主張・政策論

2017年5月10日

2017年5月10日 衆議院財務金融委員会

○御法川委員長 次に、吉良州司君。

○吉良委員
民進党の吉良州司でございます。私は外務委員でありますけれども、きょうはこうやって財務金融委員会での質問の機会を与えていただいて、感謝を申し上げます。私が質問に立つときに必ず冒頭申し上げることなんですけれども、私自身がする質疑、提言というものは、私、吉良州司個人の責任においてやっておりまして、必ずしも民進党の正式な見解を代弁するものではないということは事前にお断りさせていただいた上で質問をさせていただきます。
まず最初に取り上げたいことは、成長戦略のかなめでもありますインフラ海外展開。政府は、質の高いインフラ投資、質の高いインフラパートナーシップを推進しています。民主党政権時代の二〇一〇年、私が外務大臣政務官に就任したときに、当時はインフラパッケージ輸出という言い方をしていましたが、これがやはり日本の成長のかなめだという問題意識を持って、かなり取り組んだつもりでいます。

* * *

__課題__
上に掲げた財務金融委員会の質疑記録について、「2017年5月10日 衆議院財務金融委員会」から「で質問をさせていただきます。」までのすべてを一字一句違えずに書き写してください。

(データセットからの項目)

* * *

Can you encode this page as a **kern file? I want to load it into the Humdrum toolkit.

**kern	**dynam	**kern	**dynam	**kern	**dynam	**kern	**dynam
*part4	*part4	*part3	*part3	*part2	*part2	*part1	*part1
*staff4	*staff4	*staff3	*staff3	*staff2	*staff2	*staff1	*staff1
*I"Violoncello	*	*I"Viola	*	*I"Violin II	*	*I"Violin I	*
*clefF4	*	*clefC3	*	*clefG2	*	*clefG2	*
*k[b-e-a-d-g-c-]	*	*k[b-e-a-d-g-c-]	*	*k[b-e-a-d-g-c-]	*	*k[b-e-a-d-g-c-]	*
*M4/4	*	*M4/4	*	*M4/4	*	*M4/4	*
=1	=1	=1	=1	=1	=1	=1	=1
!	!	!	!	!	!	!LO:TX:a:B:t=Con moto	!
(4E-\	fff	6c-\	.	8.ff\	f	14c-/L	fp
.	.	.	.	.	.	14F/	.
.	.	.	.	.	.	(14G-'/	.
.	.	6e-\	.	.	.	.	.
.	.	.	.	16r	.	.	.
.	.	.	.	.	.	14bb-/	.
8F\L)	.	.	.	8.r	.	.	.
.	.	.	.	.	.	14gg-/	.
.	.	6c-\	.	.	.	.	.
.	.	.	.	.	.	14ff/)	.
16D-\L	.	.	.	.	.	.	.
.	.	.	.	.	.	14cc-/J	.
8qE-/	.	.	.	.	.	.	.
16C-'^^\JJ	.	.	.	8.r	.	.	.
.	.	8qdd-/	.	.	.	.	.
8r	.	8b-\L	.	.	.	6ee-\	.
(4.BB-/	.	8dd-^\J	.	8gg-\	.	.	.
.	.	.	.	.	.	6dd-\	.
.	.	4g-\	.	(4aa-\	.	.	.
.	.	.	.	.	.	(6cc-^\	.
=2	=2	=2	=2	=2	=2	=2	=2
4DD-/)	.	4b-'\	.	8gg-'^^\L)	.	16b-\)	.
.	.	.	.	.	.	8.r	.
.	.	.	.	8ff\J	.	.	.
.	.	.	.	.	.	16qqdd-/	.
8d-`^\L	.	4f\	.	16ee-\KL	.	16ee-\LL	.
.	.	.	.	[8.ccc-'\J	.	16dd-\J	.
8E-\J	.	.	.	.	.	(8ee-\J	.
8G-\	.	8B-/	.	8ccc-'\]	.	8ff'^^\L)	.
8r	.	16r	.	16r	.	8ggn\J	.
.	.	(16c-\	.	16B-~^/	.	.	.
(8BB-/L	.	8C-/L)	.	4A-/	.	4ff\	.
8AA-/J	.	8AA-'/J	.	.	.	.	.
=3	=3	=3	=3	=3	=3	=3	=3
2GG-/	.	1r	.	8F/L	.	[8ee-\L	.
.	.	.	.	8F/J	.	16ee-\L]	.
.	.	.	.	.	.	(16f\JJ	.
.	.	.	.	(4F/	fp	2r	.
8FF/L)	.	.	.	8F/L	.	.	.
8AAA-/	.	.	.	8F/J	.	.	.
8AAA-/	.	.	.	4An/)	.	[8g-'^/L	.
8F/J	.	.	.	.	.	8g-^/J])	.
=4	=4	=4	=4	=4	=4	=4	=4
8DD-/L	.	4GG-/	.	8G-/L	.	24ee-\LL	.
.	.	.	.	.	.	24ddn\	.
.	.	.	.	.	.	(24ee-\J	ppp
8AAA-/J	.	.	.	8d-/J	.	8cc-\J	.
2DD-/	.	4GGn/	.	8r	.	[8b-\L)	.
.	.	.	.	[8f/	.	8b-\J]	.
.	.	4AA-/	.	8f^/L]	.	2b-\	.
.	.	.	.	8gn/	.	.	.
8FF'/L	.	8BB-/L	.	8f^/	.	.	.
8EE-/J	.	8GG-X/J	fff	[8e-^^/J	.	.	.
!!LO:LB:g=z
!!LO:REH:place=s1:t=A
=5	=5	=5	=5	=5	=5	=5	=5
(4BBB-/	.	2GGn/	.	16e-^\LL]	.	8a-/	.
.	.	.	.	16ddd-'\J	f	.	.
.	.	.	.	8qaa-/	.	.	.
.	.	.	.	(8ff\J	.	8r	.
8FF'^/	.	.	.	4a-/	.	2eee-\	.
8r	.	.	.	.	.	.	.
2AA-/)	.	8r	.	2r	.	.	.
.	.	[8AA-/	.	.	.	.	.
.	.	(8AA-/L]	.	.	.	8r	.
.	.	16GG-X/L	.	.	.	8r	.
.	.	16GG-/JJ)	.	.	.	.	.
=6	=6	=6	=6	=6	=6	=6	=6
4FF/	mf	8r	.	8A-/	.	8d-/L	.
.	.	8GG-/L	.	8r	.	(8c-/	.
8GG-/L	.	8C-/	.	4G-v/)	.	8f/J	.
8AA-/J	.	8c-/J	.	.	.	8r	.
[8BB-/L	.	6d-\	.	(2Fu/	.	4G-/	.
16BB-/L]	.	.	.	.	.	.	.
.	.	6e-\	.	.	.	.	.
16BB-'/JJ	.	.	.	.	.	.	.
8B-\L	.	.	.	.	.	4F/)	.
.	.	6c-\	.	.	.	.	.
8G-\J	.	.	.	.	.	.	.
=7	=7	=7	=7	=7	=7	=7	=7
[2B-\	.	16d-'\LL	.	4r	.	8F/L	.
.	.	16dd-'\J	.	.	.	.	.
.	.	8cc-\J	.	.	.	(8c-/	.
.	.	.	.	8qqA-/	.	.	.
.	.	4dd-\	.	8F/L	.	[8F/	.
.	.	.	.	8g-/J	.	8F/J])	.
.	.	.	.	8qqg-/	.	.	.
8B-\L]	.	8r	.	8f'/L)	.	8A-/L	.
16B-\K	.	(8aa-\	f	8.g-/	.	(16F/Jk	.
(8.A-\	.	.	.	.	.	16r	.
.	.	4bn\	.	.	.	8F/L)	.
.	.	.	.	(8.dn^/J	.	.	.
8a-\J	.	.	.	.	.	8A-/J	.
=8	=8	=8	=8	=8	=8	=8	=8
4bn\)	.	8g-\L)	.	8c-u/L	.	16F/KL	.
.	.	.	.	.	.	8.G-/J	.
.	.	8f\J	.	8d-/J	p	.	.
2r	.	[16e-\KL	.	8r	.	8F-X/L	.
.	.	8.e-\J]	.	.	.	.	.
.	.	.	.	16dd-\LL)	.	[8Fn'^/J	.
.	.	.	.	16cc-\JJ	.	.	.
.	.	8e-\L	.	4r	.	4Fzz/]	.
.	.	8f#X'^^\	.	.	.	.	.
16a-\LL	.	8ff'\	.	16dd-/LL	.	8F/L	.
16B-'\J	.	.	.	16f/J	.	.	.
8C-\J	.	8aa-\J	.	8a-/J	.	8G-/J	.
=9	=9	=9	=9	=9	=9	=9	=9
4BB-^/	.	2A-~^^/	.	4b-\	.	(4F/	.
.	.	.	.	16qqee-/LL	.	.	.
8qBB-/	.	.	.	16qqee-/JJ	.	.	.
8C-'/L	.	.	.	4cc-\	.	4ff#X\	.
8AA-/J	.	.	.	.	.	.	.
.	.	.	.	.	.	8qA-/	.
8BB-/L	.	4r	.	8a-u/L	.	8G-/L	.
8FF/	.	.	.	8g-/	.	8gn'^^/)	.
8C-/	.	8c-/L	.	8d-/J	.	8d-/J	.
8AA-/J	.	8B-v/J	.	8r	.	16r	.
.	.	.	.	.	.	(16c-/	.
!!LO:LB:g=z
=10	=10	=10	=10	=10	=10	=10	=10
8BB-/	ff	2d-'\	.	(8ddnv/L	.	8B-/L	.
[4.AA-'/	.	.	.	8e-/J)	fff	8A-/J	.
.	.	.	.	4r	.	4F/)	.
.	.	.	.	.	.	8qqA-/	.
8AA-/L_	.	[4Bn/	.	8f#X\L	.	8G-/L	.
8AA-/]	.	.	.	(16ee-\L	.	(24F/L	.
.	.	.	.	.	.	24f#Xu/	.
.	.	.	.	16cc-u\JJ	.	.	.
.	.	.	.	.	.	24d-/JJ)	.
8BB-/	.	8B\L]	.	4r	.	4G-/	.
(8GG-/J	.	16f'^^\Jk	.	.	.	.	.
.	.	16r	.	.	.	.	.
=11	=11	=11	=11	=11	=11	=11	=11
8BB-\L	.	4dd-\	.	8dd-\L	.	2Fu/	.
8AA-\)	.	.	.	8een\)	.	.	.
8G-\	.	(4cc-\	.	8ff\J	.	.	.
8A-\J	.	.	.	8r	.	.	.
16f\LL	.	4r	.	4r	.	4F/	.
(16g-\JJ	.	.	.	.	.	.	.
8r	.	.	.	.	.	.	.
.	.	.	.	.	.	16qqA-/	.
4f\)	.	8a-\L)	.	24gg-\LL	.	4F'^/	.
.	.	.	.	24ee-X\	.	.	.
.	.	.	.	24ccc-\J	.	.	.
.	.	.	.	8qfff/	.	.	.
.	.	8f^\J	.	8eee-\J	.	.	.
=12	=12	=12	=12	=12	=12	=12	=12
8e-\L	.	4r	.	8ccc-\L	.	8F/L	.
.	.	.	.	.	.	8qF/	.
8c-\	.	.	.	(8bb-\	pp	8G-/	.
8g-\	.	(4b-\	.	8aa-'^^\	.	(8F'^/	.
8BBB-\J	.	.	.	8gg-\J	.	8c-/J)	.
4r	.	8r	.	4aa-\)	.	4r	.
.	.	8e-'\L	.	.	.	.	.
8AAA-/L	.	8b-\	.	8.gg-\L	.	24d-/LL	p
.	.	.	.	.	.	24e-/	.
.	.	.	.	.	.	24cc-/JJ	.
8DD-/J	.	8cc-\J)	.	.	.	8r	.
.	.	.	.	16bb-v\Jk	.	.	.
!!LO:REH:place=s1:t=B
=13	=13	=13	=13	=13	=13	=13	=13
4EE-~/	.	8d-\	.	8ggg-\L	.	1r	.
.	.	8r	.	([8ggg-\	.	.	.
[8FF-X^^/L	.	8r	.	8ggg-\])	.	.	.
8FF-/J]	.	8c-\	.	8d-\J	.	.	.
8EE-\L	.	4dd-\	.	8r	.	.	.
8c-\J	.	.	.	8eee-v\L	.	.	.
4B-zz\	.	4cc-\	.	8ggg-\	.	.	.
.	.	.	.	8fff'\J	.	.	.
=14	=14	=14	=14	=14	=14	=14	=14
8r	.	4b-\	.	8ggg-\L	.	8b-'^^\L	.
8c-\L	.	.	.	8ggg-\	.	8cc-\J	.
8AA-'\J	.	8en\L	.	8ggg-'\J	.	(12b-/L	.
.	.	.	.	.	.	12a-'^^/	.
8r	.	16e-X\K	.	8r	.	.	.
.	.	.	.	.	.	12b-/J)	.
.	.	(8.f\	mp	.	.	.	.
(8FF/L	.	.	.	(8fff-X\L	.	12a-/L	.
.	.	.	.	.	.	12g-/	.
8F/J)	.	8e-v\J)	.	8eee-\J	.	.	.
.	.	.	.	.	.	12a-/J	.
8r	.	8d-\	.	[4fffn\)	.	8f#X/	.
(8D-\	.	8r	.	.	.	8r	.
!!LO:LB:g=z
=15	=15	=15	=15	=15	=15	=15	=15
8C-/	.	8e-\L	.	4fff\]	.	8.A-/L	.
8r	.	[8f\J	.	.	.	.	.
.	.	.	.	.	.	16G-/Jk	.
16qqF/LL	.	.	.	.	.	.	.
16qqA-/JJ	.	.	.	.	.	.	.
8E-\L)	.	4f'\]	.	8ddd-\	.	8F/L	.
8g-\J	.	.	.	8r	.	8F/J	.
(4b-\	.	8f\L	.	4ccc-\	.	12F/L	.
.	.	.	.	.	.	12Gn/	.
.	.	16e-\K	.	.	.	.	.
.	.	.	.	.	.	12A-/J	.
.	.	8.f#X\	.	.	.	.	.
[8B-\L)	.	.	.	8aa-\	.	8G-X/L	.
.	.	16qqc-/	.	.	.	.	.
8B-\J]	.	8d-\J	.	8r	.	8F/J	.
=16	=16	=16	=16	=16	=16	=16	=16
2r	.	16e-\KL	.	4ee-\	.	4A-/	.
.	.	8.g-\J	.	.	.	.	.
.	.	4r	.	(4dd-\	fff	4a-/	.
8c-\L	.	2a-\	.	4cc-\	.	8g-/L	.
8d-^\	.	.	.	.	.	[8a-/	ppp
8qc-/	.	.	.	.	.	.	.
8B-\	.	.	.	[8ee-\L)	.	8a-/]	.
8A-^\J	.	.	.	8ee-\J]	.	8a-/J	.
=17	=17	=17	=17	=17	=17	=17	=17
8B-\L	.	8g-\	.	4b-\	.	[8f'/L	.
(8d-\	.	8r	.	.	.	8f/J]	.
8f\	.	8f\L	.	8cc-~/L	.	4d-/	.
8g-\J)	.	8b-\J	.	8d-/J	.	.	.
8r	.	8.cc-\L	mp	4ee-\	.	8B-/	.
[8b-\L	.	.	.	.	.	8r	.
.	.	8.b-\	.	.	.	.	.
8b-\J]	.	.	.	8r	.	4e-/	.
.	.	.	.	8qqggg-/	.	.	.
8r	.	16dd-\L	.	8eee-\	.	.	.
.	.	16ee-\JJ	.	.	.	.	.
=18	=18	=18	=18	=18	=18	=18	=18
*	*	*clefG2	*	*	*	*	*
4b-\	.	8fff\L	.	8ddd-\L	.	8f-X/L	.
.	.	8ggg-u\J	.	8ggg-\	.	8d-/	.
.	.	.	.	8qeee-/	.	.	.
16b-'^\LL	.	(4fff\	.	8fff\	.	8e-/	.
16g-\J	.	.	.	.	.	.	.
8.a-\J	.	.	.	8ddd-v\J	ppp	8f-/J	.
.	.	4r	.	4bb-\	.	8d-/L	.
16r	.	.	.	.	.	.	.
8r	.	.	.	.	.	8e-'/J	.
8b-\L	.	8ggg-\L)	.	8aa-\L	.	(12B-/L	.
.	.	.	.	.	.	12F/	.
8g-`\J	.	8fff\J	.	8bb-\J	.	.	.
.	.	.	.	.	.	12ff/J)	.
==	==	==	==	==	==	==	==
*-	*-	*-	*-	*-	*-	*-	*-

* * *

__課題への回答__
2017年5月10日 衆議院財務金融委員会

○御法川委員長 次に、吉良州司君。

○吉良委員
民進党の吉良州司でございます。私は外務委員でありますけれども、きょうはこうやって財務金融委員会での質問の機会を与えていただいて、感謝を申し上げます。私が質問に立つときに必ず冒頭申し上げることなんですけれども、私自身がする質疑、提言というものは、私、吉良州司個人の責任においてやっておりまして、必ずしも民進党の正式な見解を代弁するものではないということは事前にお断りさせていただいた上で質問をさせていただきます。